Campaign of the Week
Air purifier brand ditches Molekule features and plays it weird to stay memorable /
Air purifier company, Molekule, turned its product into a must-have companion
Air purifier company Molekule’s latest campaign asks a deliberately ridiculous question: who needs a dog when you can get an air purifier instead?
The campaign centres on a surreal spoof of late-night infomercials. Shot on 16mm for a retro feel, the film stars a sweaty, overexcited host who treats a Molekule air purifier like a pet – brushing it, walking it and insisting it’s the better companion. What starts as an exaggerated sales pitch quickly spirals into chaos.
It’s Not a Dog was promoted through vertical videos tailored for social platforms and static visuals styled after bargain magazine ads, with deadpan copy such as ‘You don’t have to throw a tennis ball for your Molekule. It won’t chase it. It won’t bring it back. It’s not a dog. It’s an air purifier.’
The campaign launched in the US in August 2025 and was created by Los Angeles creative agency Easy Pete’s.

Contagious Insight /
Do something different / Plenty of brands try to be funny. Few are willing to make people uneasy while doing it. It’s Not a Dog doesn’t settle for charm or cleverness – it leans into the awkward, sweaty absurdity of late-night infomercials and holds the camera uncomfortably long. It’s not safe, sanitised humour – it’s very Tim & Eric’s Awesome Show, Great Job! or Tim Robinson’s I Think You Should Leave.

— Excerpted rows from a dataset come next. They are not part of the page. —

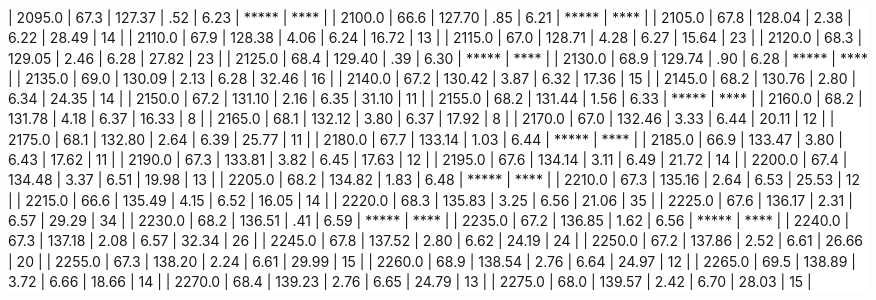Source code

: | 2095.0 | 67.3 | 127.37 | .52 | 6.23 | ***** | **** |
| 2100.0 | 66.6 | 127.70 | .85 | 6.21 | ***** | **** |
| 2105.0 | 67.8 | 128.04 | 2.38 | 6.22 | 28.49 | 14 |
| 2110.0 | 67.9 | 128.38 | 4.06 | 6.24 | 16.72 | 13 |
| 2115.0 | 67.0 | 128.71 | 4.28 | 6.27 | 15.64 | 23 |
| 2120.0 | 68.3 | 129.05 | 2.46 | 6.28 | 27.82 | 23 |
| 2125.0 | 68.4 | 129.40 | .39 | 6.30 | ***** | **** |
| 2130.0 | 68.9 | 129.74 | .90 | 6.28 | ***** | **** |
| 2135.0 | 69.0 | 130.09 | 2.13 | 6.28 | 32.46 | 16 |
| 2140.0 | 67.2 | 130.42 | 3.87 | 6.32 | 17.36 | 15 |
| 2145.0 | 68.2 | 130.76 | 2.80 | 6.34 | 24.35 | 14 |
| 2150.0 | 67.2 | 131.10 | 2.16 | 6.35 | 31.10 | 11 |
| 2155.0 | 68.2 | 131.44 | 1.56 | 6.33 | ***** | **** |
| 2160.0 | 68.2 | 131.78 | 4.18 | 6.37 | 16.33 | 8 |
| 2165.0 | 68.1 | 132.12 | 3.80 | 6.37 | 17.92 | 8 |
| 2170.0 | 67.0 | 132.46 | 3.33 | 6.44 | 20.11 | 12 |
| 2175.0 | 68.1 | 132.80 | 2.64 | 6.39 | 25.77 | 11 |
| 2180.0 | 67.7 | 133.14 | 1.03 | 6.44 | ***** | **** |
| 2185.0 | 66.9 | 133.47 | 3.80 | 6.43 | 17.62 | 11 |
| 2190.0 | 67.3 | 133.81 | 3.82 | 6.45 | 17.63 | 12 |
| 2195.0 | 67.6 | 134.14 | 3.11 | 6.49 | 21.72 | 14 |
| 2200.0 | 67.4 | 134.48 | 3.37 | 6.51 | 19.98 | 13 |
| 2205.0 | 68.2 | 134.82 | 1.83 | 6.48 | ***** | **** |
| 2210.0 | 67.3 | 135.16 | 2.64 | 6.53 | 25.53 | 12 |
| 2215.0 | 66.6 | 135.49 | 4.15 | 6.52 | 16.05 | 14 |
| 2220.0 | 68.3 | 135.83 | 3.25 | 6.56 | 21.06 | 35 |
| 2225.0 | 67.6 | 136.17 | 2.31 | 6.57 | 29.29 | 34 |
| 2230.0 | 68.2 | 136.51 | .41 | 6.59 | ***** | **** |
| 2235.0 | 67.2 | 136.85 | 1.62 | 6.56 | ***** | **** |
| 2240.0 | 67.3 | 137.18 | 2.08 | 6.57 | 32.34 | 26 |
| 2245.0 | 67.8 | 137.52 | 2.80 | 6.62 | 24.19 | 24 |
| 2250.0 | 67.2 | 137.86 | 2.52 | 6.61 | 26.66 | 20 |
| 2255.0 | 67.3 | 138.20 | 2.24 | 6.61 | 29.99 | 15 |
| 2260.0 | 68.9 | 138.54 | 2.76 | 6.64 | 24.97 | 12 |
| 2265.0 | 69.5 | 138.89 | 3.72 | 6.66 | 18.66 | 14 |
| 2270.0 | 68.4 | 139.23 | 2.76 | 6.65 | 24.79 | 13 |
| 2275.0 | 68.0 | 139.57 | 2.42 | 6.70 | 28.03 | 15 |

‘To us, the funniest ideas are the ones that feel almost too wrong to say out loud,’ said Zach Tavel, creative director at Easy Pete’s. That instinct – to not pull back – is what makes the spot feel original. The host brushes a machine like it’s a show dog. He calls it a friend. He collides with reality, but never breaks character.
In a wellness category where most brands posture as serene or softly aspirational, this kind of tonal whiplash is a bold move. It doesn’t try to blend in, it dares to repel the wrong audience to win the right one. And in doing so, it gives Molekule something the category sorely lacks: edge.
It taps into one of our Creative Tactics, Embrace the Absurd, where brands such as Nutter Butter, Pop-Tarts and Duolingo are harnessing the weird and wonderful to drive salience.
Spec appeal / For all the chaos, the product’s still doing the work. You see it being carried, brushed, walked, fussed over. No specs or science. But you clock that it’s light, portable and nice to look at.
That’s rare in air care, where brands either drown you in tech or drift off into lifestyle filler. Molekule sticks the product in the middle of the madness and lets you figure it out while you’re still watching.
It doesn’t spell anything out either. The spot makes the purifier feel like something you’d want around. Not because of what it does but because of how it shows up. It’s a better sell than most straight demos and it doesn’t talk down to you while doing it.